Off-by-one errors are the bane of the programmer. They’re right up there alongside the null reference exception that Tony Hoare infamously calls his “billion dollar mistake“. They’re responsible for everything from data loss to program crashes to security failures.
A wise programmer will know how to avoid off-by-one situations through the judicious use of techniques like using no raw loops. This won’t always rescue bad code, however. Proper range testing is an integral part of quality code assurance.
Range testing, like “no raw loops”, is not some secret science – the objective is right there in the name. Sadly, it is more common than not for a programmer to test only a single condition (or none at all) to verify the integrity of their code base. With discipline in testing, it is easy to cull away a common class of bugs.
Identify Edge Cases
The key in range testing is to identify all of the edge case values for your algorithm. The simplest scenario is testing a collection that can have 0 or more values: 0, 1, 2, …

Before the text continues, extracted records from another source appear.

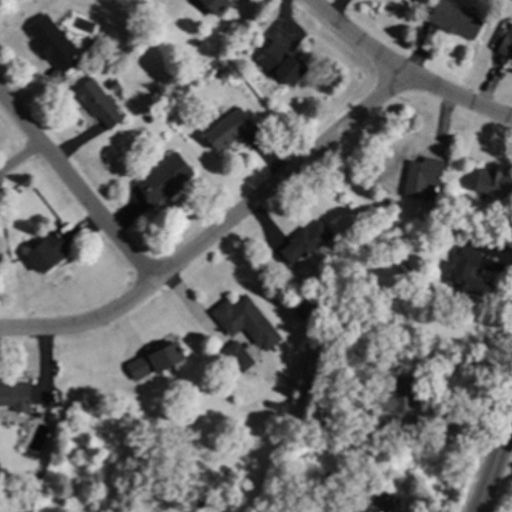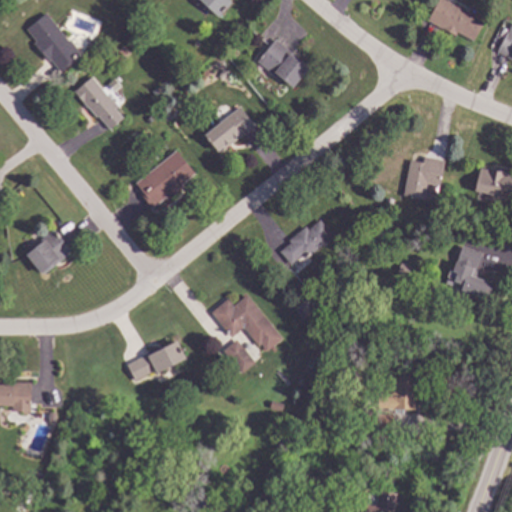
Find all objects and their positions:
building: (0, 0)
building: (215, 6)
building: (216, 6)
building: (454, 19)
building: (454, 21)
building: (52, 42)
building: (506, 43)
building: (51, 44)
building: (506, 45)
building: (281, 63)
building: (281, 65)
road: (402, 75)
building: (96, 104)
building: (97, 105)
building: (227, 129)
building: (227, 131)
building: (422, 178)
building: (163, 180)
building: (421, 180)
building: (160, 181)
building: (494, 182)
building: (493, 184)
road: (76, 187)
road: (213, 231)
building: (304, 242)
building: (304, 243)
building: (48, 250)
building: (46, 254)
building: (468, 270)
building: (466, 274)
building: (302, 308)
building: (246, 322)
building: (244, 323)
building: (236, 358)
building: (154, 361)
building: (154, 362)
building: (396, 395)
building: (15, 397)
building: (15, 397)
building: (395, 399)
road: (493, 465)
building: (379, 503)
building: (383, 503)
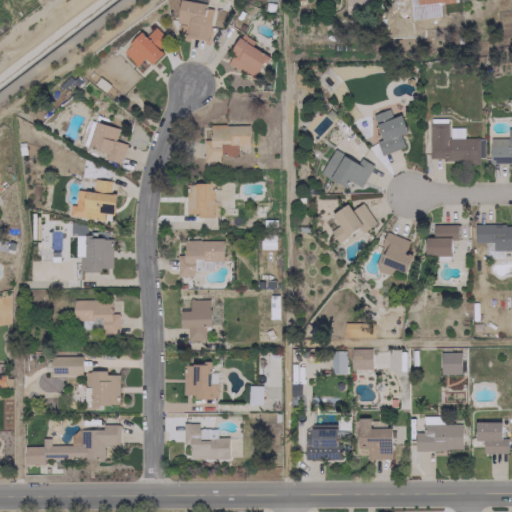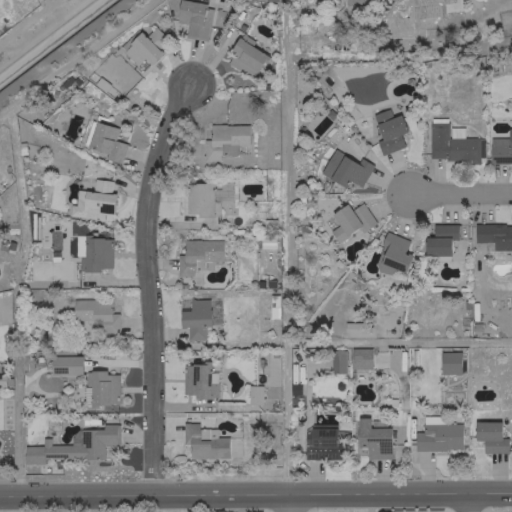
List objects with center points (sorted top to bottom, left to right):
building: (432, 1)
building: (192, 18)
building: (145, 46)
road: (64, 49)
building: (246, 56)
building: (388, 131)
building: (222, 140)
building: (106, 141)
building: (450, 143)
building: (344, 168)
building: (222, 191)
road: (461, 191)
building: (198, 198)
building: (98, 200)
building: (350, 220)
building: (494, 238)
building: (439, 240)
building: (95, 253)
building: (392, 254)
building: (198, 255)
road: (148, 283)
building: (95, 314)
building: (195, 318)
building: (360, 358)
building: (337, 361)
building: (450, 362)
building: (65, 365)
building: (2, 379)
building: (196, 380)
building: (100, 387)
building: (254, 394)
building: (490, 436)
building: (438, 437)
building: (373, 439)
building: (204, 442)
building: (322, 442)
building: (74, 445)
road: (256, 493)
road: (288, 502)
road: (467, 502)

In this scenario, our primary edge case is the value 0. To fully exercise off-by-one errors, however, it is important to also test the ranges around that value; in this case, -1 and 1.
Even though it sounds unintuitive, it’s important to test potentially “nonsense values” by evaluating the possible values of the data type that describes the range. If a signed integer type describes your collection length, you’ll want to make sure you test against potentially negative lengths. In many cases, the collection your algorithm is working on will prevent this possibility, but you’d also be surprised how easy it is to run in to (can we say “overflow?”). If it’s a possibility, don’t neglect it!
Multiple Edge Cases
If your collection has some other “interesting” edge case, you’ll want to similarly identify the values defining and surrounding that edge case for testing.
Let’s say that you’re trying to display only the five most recent elements of a data feed. You’ve now got multiple edge cases that require testing. Your primary edge cases are now 0 and 6, because “something interesting” happens at those values. To better exercise your algorithm, you’d want to test the values: -1, 0, 1, 5, 6, and 7.
For Added Goodness
It’s highly likely by now that your identified edge cases cover most of the standard errors exhibited by your code. If you want some extra sanity checking, sometimes it can be handy to test random points in the ranges between your identified edge cases. If you picture an infinite number line, simply break the line up according to the edge cases we’ve identified and select a random position in each of the remaining ranges for testing:
…, -1, 0, 1, …, 5, 6, 7, …
We can see there are three generic “ranges” here. Just pick a value within each range and add a test for them.
And That’s a Wrap
There’s no magic behind range testing. All it takes is discipline. But, all too often, a few basic exercises of an algorithm are left ignored. Otherwise, you’ll fall afoul of the two hardest things in computer science: cache invalidation, naming things… and off-by-one errors.